PBI-Guatemala has previously explained: “The CCR consists of more than 18 communities in the department of Retalhuleu (mainly the municipality of Champerico), belonging to the Mam, K’iche’ and Ixil peoples.”

Abelino Mejia Cancino of the CCR says: “We need people to realize that when they consume sugar, it has an impact on the life of the communities and on the right to water for all. We call for the consumption of what is healthy and good produced by the campesinos and not products made by the big companies.”

Notably, the Guatemalan Sugar Association (ASAZGUA) has identified Canada as the top export destination for Guatemalan sugar.

In September 2020 it reported Guatemala exported 333,596 metric tons of sugar to Canada.
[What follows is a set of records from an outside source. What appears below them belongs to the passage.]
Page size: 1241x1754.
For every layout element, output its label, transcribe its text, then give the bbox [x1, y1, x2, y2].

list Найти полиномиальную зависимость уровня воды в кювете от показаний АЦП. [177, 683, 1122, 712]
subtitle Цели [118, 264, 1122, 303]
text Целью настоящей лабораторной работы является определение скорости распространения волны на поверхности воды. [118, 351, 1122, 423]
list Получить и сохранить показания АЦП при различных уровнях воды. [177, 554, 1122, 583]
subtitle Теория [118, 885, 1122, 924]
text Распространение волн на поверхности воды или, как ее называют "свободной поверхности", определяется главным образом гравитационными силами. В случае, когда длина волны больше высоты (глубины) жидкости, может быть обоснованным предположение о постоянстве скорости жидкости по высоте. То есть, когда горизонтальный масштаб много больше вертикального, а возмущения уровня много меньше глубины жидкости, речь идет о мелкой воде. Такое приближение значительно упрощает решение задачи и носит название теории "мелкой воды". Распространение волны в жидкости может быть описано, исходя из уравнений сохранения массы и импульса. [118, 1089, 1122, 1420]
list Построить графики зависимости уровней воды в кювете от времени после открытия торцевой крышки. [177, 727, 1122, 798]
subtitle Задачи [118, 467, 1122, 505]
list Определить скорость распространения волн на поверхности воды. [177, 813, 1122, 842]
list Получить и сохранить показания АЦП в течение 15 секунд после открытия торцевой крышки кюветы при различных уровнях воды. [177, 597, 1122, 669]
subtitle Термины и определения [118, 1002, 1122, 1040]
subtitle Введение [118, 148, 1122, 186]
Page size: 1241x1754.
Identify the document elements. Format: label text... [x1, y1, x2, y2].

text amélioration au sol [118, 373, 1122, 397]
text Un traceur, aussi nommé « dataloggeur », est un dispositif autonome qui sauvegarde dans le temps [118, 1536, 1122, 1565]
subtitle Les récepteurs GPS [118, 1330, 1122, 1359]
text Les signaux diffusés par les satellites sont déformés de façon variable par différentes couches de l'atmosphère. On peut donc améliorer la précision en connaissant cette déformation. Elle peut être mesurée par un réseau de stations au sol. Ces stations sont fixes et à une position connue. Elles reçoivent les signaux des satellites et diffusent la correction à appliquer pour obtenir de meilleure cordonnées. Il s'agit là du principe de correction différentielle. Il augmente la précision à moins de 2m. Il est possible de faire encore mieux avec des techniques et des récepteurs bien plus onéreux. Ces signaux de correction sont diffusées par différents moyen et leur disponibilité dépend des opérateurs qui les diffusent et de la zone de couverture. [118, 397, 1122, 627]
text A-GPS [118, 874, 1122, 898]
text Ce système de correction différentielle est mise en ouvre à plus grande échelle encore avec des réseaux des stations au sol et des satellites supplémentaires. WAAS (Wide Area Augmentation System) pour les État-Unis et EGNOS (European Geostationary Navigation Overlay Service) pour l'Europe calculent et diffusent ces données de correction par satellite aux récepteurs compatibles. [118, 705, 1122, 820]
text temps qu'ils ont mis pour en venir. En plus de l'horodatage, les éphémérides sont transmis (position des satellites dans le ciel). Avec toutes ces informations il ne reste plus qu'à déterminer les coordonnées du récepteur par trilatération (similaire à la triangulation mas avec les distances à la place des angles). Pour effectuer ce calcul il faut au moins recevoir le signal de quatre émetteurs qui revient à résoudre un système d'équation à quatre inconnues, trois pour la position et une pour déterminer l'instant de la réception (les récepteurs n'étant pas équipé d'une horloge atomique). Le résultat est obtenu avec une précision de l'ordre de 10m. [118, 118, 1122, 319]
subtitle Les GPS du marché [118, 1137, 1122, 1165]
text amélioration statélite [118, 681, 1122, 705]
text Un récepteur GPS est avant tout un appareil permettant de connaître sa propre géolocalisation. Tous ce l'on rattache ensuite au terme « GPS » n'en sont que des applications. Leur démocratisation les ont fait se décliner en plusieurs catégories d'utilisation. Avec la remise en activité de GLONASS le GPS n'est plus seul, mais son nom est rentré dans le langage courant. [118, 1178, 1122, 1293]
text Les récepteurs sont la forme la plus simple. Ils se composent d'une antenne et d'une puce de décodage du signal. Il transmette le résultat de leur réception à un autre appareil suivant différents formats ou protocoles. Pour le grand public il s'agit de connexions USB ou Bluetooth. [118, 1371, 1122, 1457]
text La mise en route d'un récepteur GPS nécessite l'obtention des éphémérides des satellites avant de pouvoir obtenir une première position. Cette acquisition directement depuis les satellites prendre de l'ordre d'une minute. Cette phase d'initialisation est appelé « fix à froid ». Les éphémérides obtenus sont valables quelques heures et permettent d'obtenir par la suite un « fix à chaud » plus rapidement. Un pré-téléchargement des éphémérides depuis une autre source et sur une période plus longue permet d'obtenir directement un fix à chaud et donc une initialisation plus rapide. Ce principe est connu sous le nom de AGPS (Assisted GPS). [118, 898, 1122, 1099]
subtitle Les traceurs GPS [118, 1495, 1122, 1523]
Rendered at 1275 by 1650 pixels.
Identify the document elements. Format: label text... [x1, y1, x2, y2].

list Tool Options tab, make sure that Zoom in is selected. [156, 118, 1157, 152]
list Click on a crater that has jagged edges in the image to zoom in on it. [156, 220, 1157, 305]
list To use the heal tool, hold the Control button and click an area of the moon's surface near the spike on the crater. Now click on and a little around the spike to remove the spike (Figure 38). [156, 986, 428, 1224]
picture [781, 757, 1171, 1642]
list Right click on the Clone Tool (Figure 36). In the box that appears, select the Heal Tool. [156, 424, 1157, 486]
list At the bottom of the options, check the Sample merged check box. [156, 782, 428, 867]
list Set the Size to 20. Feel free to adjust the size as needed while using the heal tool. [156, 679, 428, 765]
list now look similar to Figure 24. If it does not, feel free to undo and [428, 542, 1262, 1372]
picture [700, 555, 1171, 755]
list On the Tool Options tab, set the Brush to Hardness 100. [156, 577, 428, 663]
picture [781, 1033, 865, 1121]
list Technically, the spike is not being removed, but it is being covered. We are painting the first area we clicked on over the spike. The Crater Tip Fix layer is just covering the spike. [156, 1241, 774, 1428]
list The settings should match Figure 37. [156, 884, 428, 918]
Water pollution, river diversions by sugar mills

The defenders have stated: “We organize ourselves in a peaceful way to publicize the consequences of sugar cane, the diversion of rivers that the mills have.”

PBI-Guatemala has noted: “The CCR began to organize in 2015 as a result of adverse effects caused by the expansion of the monoculture of sugar and the use of large-scale agrochemicals and pesticides used by the mills in the region.”

Their article adds: “In recent years there has been drought and pollution of wells, rivers and lagoons, as well as the destruction of livelihoods, causing lack of access to water and health problems such as malnutrition and respiratory and renal ailments.”

As a result of their defence of the right to water, four members of the Retalhuleu Community Council have been criminalized by the El Pilar and Magdalena sugar mills.

PBI-Guatemala has accompanied them since April 2020.